Despite the adverse effects, more than 75 percent of participants reported being willing to use this method of contraception at the conclusion of the trial.
Of the 1,491 reported adverse events, nearly 39 percent were found to be unrelated to the contraceptive injections. These included one death by suicide which was assessed not to be related to the use of the drug. Serious adverse events that were assessed as probably or possibly related to the study included one case of depression, one intentional overdose of acetaminophen, and a man who experienced an abnormally fast and irregular heartbeat after he stopped receiving the injections.

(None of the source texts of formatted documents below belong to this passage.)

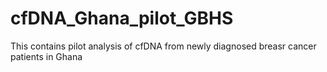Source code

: # cfDNA_Ghana_pilot_GBHS

This contains pilot analysis of cfDNA from newly diagnosed breasr cancer patients in Ghana
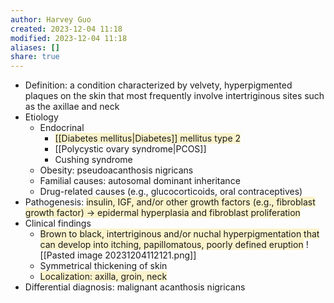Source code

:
 ```yaml
---
author: Harvey Guo
created: 2023-12-04 11:18
modified: 2023-12-04 11:18
aliases: []
share: true
---
```

- Definition: a condition characterized by velvety, hyperpigmented plaques on the skin that most frequently involve intertriginous sites such as the axillae and neck
- Etiology
	- Endocrinal
		- <span style="background:rgba(240, 200, 0, 0.2)">[[Diabetes mellitus|Diabetes]] mellitus type 2</span>
		- [[Polycystic ovary syndrome|PCOS]]
		- Cushing syndrome
	- Obesity: pseudoacanthosis nigricans 
	- Familial causes: autosomal dominant inheritance
	- Drug-related causes (e.g., glucocorticoids, oral contraceptives)
- Pathogenesis: <span style="background:rgba(240, 200, 0, 0.2)">insulin, IGF, and/or other growth factors (e.g., fibroblast growth factor) → epidermal hyperplasia and fibroblast proliferation</span>
- Clinical findings
	- <span style="background:rgba(240, 200, 0, 0.2)">Brown to black, intertriginous and/or nuchal hyperpigmentation that can develop into itching, papillomatous, poorly defined eruption</span> ![[Pasted image 20231204112121.png]]
	- Symmetrical thickening of skin
	- <span style="background:rgba(240, 200, 0, 0.2)">Localization: axilla, groin, neck</span>
- Differential diagnosis: malignant acanthosis nigricans
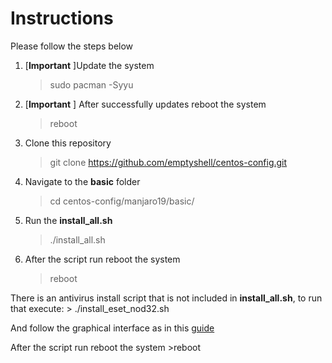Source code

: # Instructions

Please follow the steps below
1. [**Important** ]Update the system
	> sudo pacman -Syyu
2. [**Important** ] After successfully updates reboot the system
	> reboot
3.  Clone this repository
	> git clone https://github.com/emptyshell/centos-config.git
4.  Navigate to the **basic** folder
	> cd centos-config/manjaro19/basic/
5.  Run the **install_all.sh**
	> ./install_all.sh
6.  After the script run reboot the system
	>reboot


There is an antivirus install script that is not included in **install_all.sh**, to run that execute:
	> ./install_eset_nod32.sh

And follow the graphical interface as in this [guide](https://support.eset.com/en/kb2653-download-and-install-eset-nod32-antivirus-4-for-linux-desktop)

After the script run reboot the system
	>reboot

"More research is needed to advance this concept to the point that it can be made widely available to men as a method of contraception," Festin said. "Although the injections were effective in reducing the rate of pregnancy, the combination of hormones needs to be studied more to consider a good balance between efficacy and safety."
The study, "Efficacy and Safety of an Injectable Combination Hormonal Contraceptive for Men," will be published online, ahead of print.
Other authors of the study include: Hermann M. Behre of Martin Luther University of Halle-Wittenberg in Halle, Germany; Michael Zitzmann of the University of Münster in Münster, Germany; Richard A. Anderson of The University of Edinburgh in Edinburgh, United Kingdom; David J. Handelsman of the University of Sydney and Concord Hospital in Sydney, Australia; Silvia W. Lestari of the University of Indonesia in Jakarta, Indonesia; Robert I. McLachlan of Monash Medical Centre in Melbourne, Australia; M. Cristina Meriggiola of the University of Bologna in Bologna, Italy; Man Mohan Misro of the National Institute of Health & Family Welfare in New Dehli, India; Gabriela Noe of the Instituto Chileno de Medicina Reproductiva in Santiago, Chile; Frederick C. W. Wu of Manchester Royal Infirmary in Manchester, U.K.; Ndema A. Habib and Kirsten M. Vogelsong of the World Health Organization of Geneva, Switzerland; and Marianne M. Callahan, Kim A. Linton and Doug S. Colvard of CONRAD, East Virginia Medical School, a reproductive health organization based in Arlington, VA.
The research was co-sponsored and funded by UNDP/UNFPA/UNICEF/WHO/World Bank Special Program of Research, Development, and Research Training in Human Reproduction in Geneva, Switzerland, and CONRAD (using funding from the Bill & Melinda Gates Foundation and the U.S. Agency for International Development). The injectable hormones were provided by Schering AG, which has since merged with Bayer Pharma AG.